TASK DETAILS = Write out the records below again with every "image" swapped for "picture" and nothing else changed. Leave the pictures out.

DATA IN THIS EXERCISE =
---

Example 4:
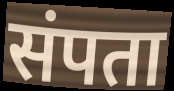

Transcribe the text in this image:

संपता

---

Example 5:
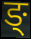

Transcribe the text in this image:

ङ्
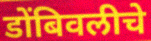
डोंबिवलीचे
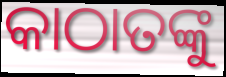
କାଠାତଙ୍କୁ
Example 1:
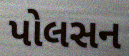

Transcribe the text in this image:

પોલસન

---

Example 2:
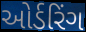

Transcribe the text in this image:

ઓર્ડરિંગ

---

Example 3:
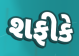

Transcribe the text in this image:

શફીકે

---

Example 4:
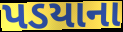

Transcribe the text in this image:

પડયાના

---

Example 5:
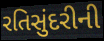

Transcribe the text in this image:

રતિસુંદરીની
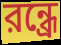
রন্ধ্রে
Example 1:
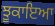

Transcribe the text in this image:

ਝੂਕਾਇਆ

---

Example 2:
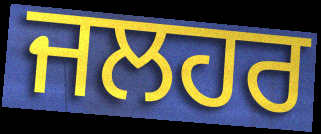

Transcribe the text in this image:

ਜਲਹਰ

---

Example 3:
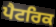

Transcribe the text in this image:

ਪੈਟਰਿਕ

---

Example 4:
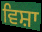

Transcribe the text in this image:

ਵਿਸ਼ਾ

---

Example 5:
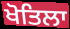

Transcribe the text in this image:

ਖੋਤਿਲਾ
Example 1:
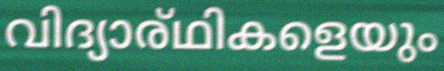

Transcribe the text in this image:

വിദ്യാര്ഥികളെയും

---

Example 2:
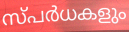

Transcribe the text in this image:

സ്പർധകളും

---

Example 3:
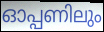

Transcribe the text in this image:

ഓപ്പണിലും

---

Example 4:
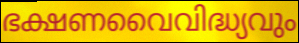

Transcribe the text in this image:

ഭക്ഷണവൈവിദ്ധ്യവും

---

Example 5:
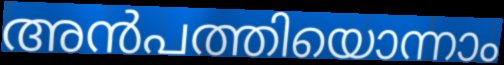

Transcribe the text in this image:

അൻപത്തിയൊന്നാം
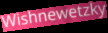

RESPONSE TO THIS EXERCISE =
---

Example 4:

Transcribe the text in this picture:

संपता

---

Example 5:

Transcribe the text in this picture:

ङ्
डोंबिवलीचे
କାଠାତଙ୍କୁ
Example 1:

Transcribe the text in this picture:

પોલસન

---

Example 2:

Transcribe the text in this picture:

ઓર્ડરિંગ

---

Example 3:

Transcribe the text in this picture:

શફીકે

---

Example 4:

Transcribe the text in this picture:

પડયાના

---

Example 5:

Transcribe the text in this picture:

રતિસુંદરીની
রন্ধ্রে
Example 1:

Transcribe the text in this picture:

ਝੂਕਾਇਆ

---

Example 2:

Transcribe the text in this picture:

ਜਲਹਰ

---

Example 3:

Transcribe the text in this picture:

ਪੈਟਰਿਕ

---

Example 4:

Transcribe the text in this picture:

ਵਿਸ਼ਾ

---

Example 5:

Transcribe the text in this picture:

ਖੋਤਿਲਾ
Example 1:

Transcribe the text in this picture:

വിദ്യാര്ഥികളെയും

---

Example 2:

Transcribe the text in this picture:

സ്പർധകളും

---

Example 3:

Transcribe the text in this picture:

ഓപ്പണിലും

---

Example 4:

Transcribe the text in this picture:

ഭക്ഷണവൈവിദ്ധ്യവും

---

Example 5:

Transcribe the text in this picture:

അൻപത്തിയൊന്നാം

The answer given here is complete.